The process described herein can be varied, in principle, by basing the control procedure on the basic varnish rather than on the hardener or cross-linking agent, as discussed above. It is also possible to introduce additionally a control of the entire throughflow quantities.
Since furthermore basic varnishes or hardener or cross-linking agents can display properties of the material which are different, dependent on the manner in which they are fed, this aspect can also be taken into account and included into the control operation by means of an additional measuring instrument. Before combining the basic varnishes and the curing agent, these components can be measured individually, and the thus-measured data can be fed via a computer unit to the metering element 6 which also considers these data when metering the basic varnish or the hardener or cross-linking agent.
Measurable properties of the material useful for controlling the metering procedure are, in particular, the electric conductivity and the dielectric constant of the material mixture. FIGS. 2 and 3 show the adequately linear correlation between the electric conductivity ρ and the dielectric constant ε, determined by experiments, and the proportion of the hardener or cross-linking agent component in the mixture of materials.
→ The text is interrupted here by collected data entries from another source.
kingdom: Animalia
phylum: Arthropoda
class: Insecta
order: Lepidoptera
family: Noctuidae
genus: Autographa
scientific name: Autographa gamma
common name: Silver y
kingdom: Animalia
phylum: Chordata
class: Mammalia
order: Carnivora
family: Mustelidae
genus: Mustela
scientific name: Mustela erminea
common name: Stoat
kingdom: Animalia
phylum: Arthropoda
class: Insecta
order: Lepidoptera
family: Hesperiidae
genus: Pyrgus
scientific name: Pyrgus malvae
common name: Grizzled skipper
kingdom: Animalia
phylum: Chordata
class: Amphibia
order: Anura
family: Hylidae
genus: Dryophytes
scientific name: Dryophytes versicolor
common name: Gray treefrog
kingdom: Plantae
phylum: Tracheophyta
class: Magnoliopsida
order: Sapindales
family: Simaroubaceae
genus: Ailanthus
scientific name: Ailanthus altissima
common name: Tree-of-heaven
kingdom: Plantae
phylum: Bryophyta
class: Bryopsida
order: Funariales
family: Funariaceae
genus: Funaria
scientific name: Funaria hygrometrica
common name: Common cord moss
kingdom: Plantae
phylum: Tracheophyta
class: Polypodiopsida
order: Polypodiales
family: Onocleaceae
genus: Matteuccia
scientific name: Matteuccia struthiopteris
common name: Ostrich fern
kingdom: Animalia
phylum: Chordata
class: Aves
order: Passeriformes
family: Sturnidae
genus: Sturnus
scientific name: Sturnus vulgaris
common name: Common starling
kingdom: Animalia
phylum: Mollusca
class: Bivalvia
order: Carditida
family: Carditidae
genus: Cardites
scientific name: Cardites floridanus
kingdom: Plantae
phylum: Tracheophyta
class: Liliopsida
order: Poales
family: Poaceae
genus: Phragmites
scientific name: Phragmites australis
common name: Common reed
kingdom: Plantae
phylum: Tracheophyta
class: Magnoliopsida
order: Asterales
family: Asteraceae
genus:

All conventional methods for measuring the electric conductivity and the dielectric constant are suitable for the practical detection of the measuring variables by means of measuring devices, but especially advantageous are compensating methods according to the measuring bridge principle. The mixture of materials flows through a measuring cell connected into an alternating-current bridge along the lines of a Wheatstone bridge. The measuring cells employed are measuring cells for determining the conductivity or the dielectric constant and are of a conventional construction. The bridge can be tuned by making the bridge output signal equal to zero once the electric conductivity ρ or the dielectric constant ε of the mixture of materials assumes the value corresponding to a certain, desired mixing ratio of the two components. A change in the mixing ratio results in a change in the electric conductivity ρ or the dielectric constant ε, and thus ensues a change of the bridge output signal which then becomes different from zero. The decision on the direction in which the change in mixing ratio is taking place can be detected, from the viewpoint of measuring technology, for example, by measuring the relative phase position of input signal and output signal, since this phase position is subject to a rotation by 180° with a suitable design of the bridge, in the range of the bridge compensation or tuning step.
For a two-component varnish, FIG. 4 shows an example in a diagram, plotting the bridge output signal of an arrangement for measuring the dielectric constant ε over the hardener or cross-linking agent proportion of the mixture. The processing directions require a mixing ratio of basic varnish to hardener or cross-linking agent of 2:1 with a tolerance of ±10% of the proportion of curing agent.
The output signal of the bridge, dependent on the mixing ratio of the two components, is present in the form of an electric voltage and is suitable directly or indirectly, after any desired conversion, for controlling a regulatable metering element of any desired kind.